3. Dan volgt de parabel van vandaag, de talenten die je niet mag
verstoppen. De heer deelt ze vóór zijn reis aan zijn dienaren uit. Na zijn reis
komt hij weer bij hen terug om de winst op te strijken. De drie, die van hem de
talenten hebben ontvangen, worden geoordeeld: ze worden beloond of
verworpen. Want aan ieder die heeft, zal gegeven worden, zelfs in overvloed.
Wanneer die uitspraak ons duister voorkomt, dan moet het zo zijn dat ‘de komst
van de Heer in het oordeel’ ons hierover helderheid zal verschaffen.
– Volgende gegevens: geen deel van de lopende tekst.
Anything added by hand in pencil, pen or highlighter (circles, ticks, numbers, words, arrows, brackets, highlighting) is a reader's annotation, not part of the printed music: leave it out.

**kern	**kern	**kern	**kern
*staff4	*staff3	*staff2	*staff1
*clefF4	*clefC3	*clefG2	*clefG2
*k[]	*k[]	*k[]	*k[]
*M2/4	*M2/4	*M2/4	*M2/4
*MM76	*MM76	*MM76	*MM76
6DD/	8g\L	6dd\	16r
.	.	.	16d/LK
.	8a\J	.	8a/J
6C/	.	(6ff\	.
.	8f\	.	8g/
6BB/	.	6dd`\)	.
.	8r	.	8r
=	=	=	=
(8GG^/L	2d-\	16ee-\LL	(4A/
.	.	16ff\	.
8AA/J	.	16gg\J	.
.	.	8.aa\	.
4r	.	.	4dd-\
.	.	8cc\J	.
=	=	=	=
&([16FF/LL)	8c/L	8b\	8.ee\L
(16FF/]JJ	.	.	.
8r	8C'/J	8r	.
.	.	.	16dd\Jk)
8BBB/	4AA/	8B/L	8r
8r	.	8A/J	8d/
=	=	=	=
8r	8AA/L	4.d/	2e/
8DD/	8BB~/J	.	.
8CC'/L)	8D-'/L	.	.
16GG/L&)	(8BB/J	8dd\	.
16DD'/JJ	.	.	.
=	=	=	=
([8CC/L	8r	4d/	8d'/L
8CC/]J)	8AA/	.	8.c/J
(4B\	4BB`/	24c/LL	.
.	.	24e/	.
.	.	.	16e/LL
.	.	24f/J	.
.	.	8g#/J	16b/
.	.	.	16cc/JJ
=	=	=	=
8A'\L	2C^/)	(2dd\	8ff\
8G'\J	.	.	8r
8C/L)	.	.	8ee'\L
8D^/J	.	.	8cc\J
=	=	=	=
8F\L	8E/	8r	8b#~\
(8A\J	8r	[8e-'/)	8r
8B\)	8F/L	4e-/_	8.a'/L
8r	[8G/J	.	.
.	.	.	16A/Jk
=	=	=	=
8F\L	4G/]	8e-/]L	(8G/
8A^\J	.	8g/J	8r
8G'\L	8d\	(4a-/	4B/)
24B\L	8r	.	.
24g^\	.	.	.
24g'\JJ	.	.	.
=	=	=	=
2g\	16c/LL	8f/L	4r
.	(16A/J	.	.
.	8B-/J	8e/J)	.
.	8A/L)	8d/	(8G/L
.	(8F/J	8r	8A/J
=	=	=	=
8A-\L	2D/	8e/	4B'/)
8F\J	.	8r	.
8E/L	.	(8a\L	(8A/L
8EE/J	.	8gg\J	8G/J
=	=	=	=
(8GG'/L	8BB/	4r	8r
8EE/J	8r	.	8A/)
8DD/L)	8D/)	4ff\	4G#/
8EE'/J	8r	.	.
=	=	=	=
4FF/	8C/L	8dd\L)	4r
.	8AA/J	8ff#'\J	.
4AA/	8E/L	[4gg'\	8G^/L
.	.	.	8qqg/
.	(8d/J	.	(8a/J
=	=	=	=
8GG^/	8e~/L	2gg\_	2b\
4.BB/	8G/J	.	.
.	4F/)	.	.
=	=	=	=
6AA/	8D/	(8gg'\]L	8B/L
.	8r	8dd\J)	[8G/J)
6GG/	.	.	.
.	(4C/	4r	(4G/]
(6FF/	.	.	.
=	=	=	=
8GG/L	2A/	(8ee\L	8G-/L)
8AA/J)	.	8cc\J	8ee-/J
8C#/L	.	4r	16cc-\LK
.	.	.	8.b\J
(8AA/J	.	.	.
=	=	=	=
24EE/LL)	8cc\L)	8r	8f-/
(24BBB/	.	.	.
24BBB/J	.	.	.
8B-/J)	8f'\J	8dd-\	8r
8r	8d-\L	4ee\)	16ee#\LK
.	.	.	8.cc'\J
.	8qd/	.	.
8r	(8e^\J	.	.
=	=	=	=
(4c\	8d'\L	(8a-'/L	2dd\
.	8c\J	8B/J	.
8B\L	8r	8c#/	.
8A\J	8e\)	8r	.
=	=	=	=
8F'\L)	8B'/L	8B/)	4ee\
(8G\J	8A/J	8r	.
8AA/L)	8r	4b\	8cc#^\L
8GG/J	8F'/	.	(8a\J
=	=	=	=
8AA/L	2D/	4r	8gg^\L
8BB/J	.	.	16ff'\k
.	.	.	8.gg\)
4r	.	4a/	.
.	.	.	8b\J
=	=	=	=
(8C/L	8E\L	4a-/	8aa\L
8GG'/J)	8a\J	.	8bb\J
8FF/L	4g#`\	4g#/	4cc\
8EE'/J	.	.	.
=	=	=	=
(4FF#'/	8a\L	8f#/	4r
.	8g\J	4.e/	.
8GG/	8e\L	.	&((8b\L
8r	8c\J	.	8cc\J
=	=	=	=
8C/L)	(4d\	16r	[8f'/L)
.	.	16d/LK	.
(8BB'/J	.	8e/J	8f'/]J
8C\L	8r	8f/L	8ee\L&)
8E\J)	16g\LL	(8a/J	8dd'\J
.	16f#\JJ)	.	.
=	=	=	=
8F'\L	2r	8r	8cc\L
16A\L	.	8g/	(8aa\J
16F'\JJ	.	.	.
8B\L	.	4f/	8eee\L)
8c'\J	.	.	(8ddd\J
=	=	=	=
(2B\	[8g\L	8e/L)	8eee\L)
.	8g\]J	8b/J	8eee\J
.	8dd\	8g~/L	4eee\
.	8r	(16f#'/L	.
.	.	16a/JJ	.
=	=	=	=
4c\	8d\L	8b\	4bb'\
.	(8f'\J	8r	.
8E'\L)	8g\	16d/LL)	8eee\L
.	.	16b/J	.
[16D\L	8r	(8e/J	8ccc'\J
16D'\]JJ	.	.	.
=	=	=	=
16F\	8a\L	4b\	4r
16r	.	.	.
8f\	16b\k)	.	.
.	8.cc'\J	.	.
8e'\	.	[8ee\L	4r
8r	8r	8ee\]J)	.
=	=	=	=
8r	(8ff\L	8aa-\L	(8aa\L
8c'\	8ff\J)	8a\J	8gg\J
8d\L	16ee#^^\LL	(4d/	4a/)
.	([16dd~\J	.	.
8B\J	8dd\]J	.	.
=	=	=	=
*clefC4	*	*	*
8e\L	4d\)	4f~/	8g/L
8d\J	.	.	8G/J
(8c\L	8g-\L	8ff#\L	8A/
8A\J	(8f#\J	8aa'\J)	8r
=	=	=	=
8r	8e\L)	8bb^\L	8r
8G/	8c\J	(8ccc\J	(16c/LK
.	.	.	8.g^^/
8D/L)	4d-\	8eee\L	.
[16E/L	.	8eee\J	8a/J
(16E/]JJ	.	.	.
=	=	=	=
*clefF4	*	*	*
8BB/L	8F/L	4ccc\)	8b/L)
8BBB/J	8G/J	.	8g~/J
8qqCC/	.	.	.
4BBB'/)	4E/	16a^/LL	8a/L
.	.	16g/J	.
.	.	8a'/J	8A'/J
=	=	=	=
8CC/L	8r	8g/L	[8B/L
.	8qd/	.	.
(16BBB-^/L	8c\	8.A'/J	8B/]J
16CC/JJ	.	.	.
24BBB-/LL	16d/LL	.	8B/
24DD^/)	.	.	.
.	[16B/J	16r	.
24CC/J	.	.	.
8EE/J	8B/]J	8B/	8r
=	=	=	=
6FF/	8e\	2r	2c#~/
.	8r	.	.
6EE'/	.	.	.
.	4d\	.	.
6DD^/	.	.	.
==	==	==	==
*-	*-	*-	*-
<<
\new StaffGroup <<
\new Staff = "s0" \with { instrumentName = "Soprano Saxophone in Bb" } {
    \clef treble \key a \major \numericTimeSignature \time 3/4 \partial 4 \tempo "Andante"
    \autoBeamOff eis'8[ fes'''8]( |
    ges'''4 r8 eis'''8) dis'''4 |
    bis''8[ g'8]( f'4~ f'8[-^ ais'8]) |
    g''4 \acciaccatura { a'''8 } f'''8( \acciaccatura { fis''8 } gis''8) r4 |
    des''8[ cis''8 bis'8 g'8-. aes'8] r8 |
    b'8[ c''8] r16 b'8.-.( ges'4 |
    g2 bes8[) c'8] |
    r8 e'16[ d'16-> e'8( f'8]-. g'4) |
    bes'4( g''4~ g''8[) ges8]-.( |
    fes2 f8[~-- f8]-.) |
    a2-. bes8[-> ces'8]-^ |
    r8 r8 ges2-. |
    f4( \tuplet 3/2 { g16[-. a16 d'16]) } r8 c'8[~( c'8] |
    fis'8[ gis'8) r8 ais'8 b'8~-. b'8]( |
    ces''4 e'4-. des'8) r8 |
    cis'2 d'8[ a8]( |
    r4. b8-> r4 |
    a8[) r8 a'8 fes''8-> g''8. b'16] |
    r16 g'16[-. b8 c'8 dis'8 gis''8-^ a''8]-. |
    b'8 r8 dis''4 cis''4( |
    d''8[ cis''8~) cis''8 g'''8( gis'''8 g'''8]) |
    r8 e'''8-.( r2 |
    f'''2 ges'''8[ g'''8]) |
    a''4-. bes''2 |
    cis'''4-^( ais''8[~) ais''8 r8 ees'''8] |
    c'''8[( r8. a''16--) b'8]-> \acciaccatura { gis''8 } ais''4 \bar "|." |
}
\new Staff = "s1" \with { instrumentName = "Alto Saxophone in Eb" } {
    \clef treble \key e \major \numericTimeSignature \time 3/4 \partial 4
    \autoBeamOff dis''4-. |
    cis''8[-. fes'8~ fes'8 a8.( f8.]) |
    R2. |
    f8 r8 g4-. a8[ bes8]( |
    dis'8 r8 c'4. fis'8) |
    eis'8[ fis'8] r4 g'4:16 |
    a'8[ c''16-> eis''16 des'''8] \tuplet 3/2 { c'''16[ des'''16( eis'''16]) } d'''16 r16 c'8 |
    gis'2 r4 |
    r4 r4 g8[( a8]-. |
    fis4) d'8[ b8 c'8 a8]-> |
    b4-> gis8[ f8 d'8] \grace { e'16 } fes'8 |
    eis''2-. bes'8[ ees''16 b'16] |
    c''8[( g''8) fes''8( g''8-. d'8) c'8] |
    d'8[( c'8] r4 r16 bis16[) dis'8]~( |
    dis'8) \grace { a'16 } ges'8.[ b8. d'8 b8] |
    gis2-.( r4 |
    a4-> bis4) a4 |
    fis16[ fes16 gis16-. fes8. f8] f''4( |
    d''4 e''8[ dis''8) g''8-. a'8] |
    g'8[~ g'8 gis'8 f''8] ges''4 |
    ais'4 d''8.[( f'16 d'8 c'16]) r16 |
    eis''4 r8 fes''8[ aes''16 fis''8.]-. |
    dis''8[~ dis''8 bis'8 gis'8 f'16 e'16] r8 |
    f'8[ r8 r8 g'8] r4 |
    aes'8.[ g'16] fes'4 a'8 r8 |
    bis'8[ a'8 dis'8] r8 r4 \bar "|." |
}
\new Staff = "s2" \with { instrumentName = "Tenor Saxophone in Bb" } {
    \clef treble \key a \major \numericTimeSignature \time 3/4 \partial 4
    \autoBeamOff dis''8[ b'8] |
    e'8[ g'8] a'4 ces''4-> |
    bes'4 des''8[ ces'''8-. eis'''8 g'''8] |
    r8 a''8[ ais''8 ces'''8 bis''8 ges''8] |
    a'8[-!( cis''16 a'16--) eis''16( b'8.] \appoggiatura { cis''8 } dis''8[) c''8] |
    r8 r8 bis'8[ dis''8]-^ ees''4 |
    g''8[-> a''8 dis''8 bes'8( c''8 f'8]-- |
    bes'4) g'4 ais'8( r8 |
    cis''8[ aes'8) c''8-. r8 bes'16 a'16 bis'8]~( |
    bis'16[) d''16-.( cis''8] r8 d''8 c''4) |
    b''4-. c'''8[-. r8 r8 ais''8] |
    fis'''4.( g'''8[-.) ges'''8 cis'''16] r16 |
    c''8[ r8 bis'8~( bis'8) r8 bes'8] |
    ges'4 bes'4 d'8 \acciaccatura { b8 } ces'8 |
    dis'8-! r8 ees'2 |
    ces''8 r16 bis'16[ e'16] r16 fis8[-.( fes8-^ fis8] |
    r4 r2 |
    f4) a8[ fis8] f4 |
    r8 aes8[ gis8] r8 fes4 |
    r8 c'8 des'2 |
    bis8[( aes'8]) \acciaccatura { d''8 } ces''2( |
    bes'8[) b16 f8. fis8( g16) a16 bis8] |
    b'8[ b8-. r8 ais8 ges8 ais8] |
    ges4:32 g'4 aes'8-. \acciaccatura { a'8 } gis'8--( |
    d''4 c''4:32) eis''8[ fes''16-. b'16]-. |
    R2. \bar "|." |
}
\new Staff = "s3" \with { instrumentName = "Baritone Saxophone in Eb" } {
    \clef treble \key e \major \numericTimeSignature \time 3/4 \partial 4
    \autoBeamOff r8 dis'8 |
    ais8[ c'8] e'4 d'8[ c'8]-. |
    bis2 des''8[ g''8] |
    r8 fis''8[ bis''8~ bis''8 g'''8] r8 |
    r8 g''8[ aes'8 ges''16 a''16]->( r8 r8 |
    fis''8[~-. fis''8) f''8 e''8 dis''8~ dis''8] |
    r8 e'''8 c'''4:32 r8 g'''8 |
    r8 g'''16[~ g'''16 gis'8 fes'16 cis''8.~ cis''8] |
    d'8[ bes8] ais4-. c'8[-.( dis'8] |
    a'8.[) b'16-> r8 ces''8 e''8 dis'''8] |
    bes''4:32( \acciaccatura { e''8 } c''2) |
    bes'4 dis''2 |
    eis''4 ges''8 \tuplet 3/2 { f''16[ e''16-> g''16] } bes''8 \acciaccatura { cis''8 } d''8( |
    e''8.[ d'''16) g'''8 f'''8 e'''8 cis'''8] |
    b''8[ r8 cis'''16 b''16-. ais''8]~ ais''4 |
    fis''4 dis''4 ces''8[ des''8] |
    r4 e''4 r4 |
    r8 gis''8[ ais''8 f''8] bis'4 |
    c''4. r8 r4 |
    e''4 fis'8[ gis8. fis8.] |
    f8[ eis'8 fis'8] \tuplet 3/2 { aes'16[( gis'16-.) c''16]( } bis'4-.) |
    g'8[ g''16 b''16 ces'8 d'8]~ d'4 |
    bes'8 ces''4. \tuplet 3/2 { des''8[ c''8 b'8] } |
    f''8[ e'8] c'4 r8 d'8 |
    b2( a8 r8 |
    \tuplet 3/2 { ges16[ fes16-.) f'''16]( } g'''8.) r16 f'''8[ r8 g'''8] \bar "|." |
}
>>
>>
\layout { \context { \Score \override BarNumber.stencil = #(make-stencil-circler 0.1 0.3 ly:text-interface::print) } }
4. En inderdaad: hoofdstuk 25 van Mt eindigt met de komst van de
Mensenzoon en het laatste oordeel. In het laatste oordeel verschijnt de
Mensenzoon op de wolken en zal Hij als een herder de schapen van de bokken
scheiden.
Broeders en zusters, let eens op die schapen. Vergeleken met de bokken,
zijn de schapen duidelijk in het voordeel: zij mogen zich opstellen rechts van
hun rechter. Wie mogen we zoal tot de schapen rekenen? De vijf verstandige
bruidsmeisjes, de trouwe knecht en de twee talentvolle dienaren. Deze acht
komen beslist aan de rechterkant van de Heer te staan. Hij zegt het zelf. Alle
acht mogen ze binnengaan in de vreugde van de Heer. Alle acht smaken ze de
hemelse zaligheden.
Aan ieder die heeft, zal gegeven worden, zelfs in overvloed. Want wat je
aan de minsten der Mijnen hebt gedaan, heb je aan Mij gedaan. Aan ieder die
bereid is de Mensenzoon serieus te nemen, Hem te pakken te krijgen, Hem te
willen vatten. Ieder die het beleid van de Mensenzoon wil begrijpen; aan ieder
die Hem zó heeft, zal het overige in de schoot worden geworpen.
‘In overvloed gegeven worden’ betekent hier niet naar hartelust rijkdom
en bezit opstapelen. Het betekent ook niet: de neiging bevredigen om alles voor
jezelf te houden. Want alles voor jezelf houden, gebeurt, als de Heer afwezig is.
Dat gebeurt, als je de Heer uit je leven weg laat gaan. Maar ‘in overvloed
ontvangen’, dat gebeurt als de Heer weer in je leven terug is. De Heer is bij ons
terug, wanneer wij de liefde beseffen waarmee Jesus dezelfde wil zijn als de
verdrukte en de ontheemde. Jesus is terug, wanneer het tot ons doordringt hoe
juist de arme, de zieke en de zwakke Jesus lief zijn.
En hoe groeit dat besef? Dat begint met het lezen en accepteren van de
woorden van de Heilige Schrift, de woorden van het Evangelie. Het begint met
het besef dat wij het niet voor het zeggen hebben, maar dat God het is. Hij
spreekt tot ons. Met naar Hem te luisteren, haal je iets heel belangrijks binnen.
Daarmee begint je rijkdom. ‘Hebben’ in het evangelie van vandaag is dus in
eerste instantie ‘de woorden van God tot je bezit maken’, je daarmee voeden,
daarmee in leven blijven. Als je die woorden eenmaal goed te pakken hebt; of
liever, als die woorden jou eenmaal stevig te pakken hebben, dan worden ze
voor jou een bron die opborrelt tot eeuwig leven. Want aan ieder die heeft, zal
gegeven worden, zelfs in overvloed. Amen.